**EXERCISE INSTRUCTIONS:** Using the entries that follow, state how many lines contain "elbow", with no other words.

**DATA FOR THIS TASK:**
* * * * *
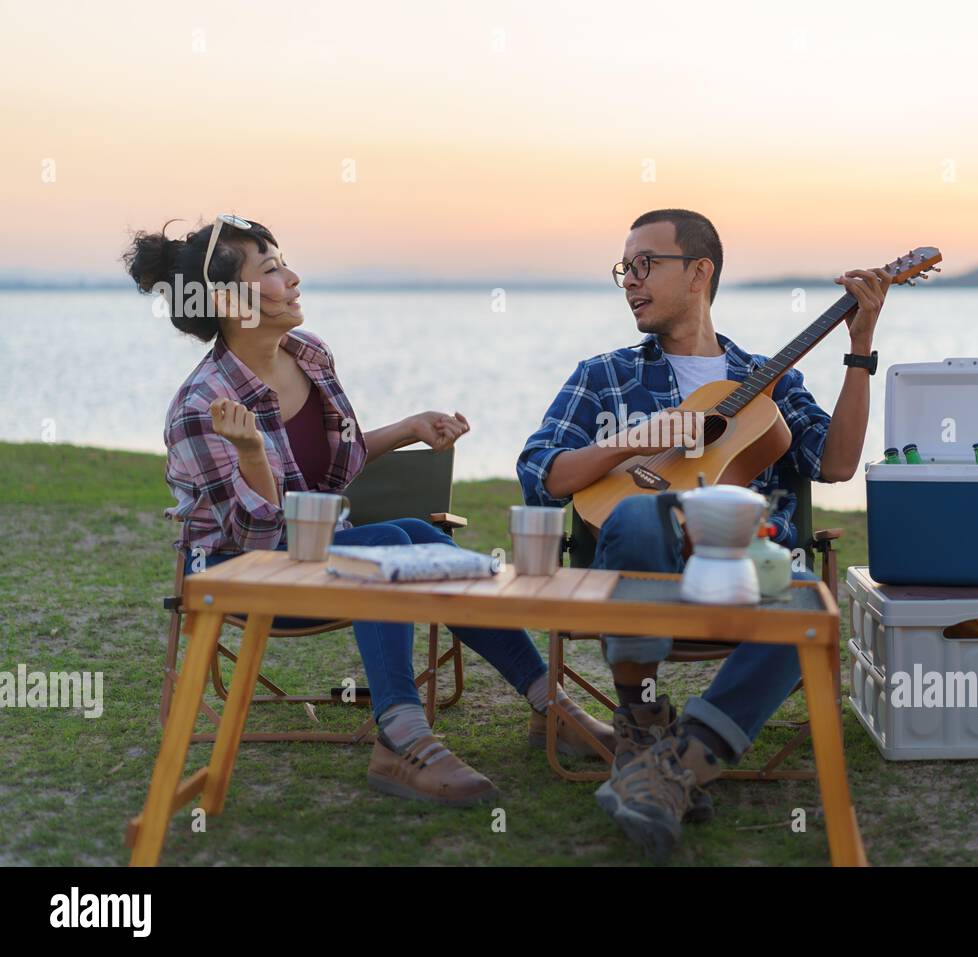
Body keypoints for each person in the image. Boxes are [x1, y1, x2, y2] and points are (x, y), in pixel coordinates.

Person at [124, 215, 613, 806]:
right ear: (229, 299)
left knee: (418, 537)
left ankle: (549, 705)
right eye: (273, 271)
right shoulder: (201, 406)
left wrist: (408, 428)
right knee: (386, 550)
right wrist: (252, 453)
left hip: (316, 557)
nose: (294, 279)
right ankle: (401, 740)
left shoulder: (309, 355)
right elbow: (255, 541)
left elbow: (334, 467)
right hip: (235, 575)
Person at [518, 208, 889, 860]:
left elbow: (834, 462)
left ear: (699, 271)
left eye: (644, 265)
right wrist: (632, 440)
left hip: (739, 573)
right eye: (622, 269)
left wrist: (859, 348)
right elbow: (543, 471)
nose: (629, 281)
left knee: (808, 598)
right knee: (638, 513)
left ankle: (675, 764)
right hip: (640, 567)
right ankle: (639, 721)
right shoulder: (603, 376)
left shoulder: (766, 379)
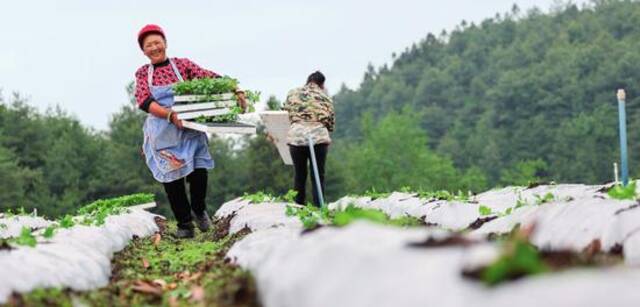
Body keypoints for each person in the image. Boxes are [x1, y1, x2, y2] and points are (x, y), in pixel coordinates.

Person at [133, 24, 246, 238]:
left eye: (157, 42)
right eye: (149, 45)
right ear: (144, 51)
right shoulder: (142, 74)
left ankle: (199, 209)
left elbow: (209, 77)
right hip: (162, 129)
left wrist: (235, 88)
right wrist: (169, 114)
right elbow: (144, 101)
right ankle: (185, 224)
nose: (154, 47)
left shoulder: (182, 65)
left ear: (165, 43)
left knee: (199, 171)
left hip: (190, 128)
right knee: (173, 180)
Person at [283, 71, 335, 206]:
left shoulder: (293, 93)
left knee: (299, 175)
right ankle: (319, 207)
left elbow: (287, 113)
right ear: (322, 84)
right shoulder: (325, 97)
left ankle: (298, 206)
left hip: (296, 138)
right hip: (318, 139)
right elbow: (330, 123)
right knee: (318, 174)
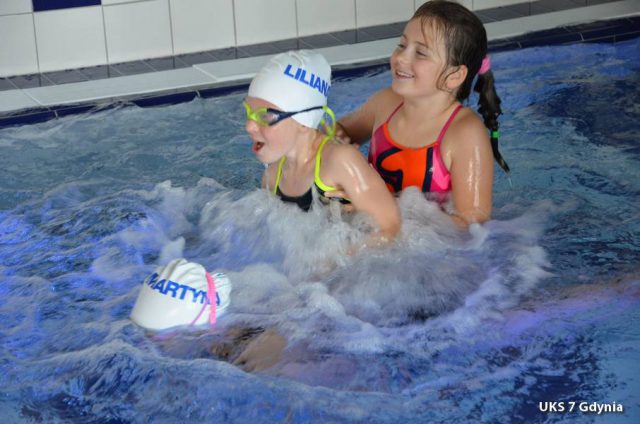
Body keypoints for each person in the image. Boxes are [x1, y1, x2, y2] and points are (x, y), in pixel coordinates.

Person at [335, 0, 509, 227]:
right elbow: (340, 129)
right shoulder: (386, 103)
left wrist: (380, 204)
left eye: (420, 53)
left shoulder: (465, 133)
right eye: (401, 45)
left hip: (432, 246)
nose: (401, 58)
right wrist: (336, 145)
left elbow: (472, 225)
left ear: (454, 76)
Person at [245, 50, 400, 245]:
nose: (249, 126)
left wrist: (338, 259)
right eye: (249, 112)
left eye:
* * * * *
**SOLUTION FOR THIS TASK:** 10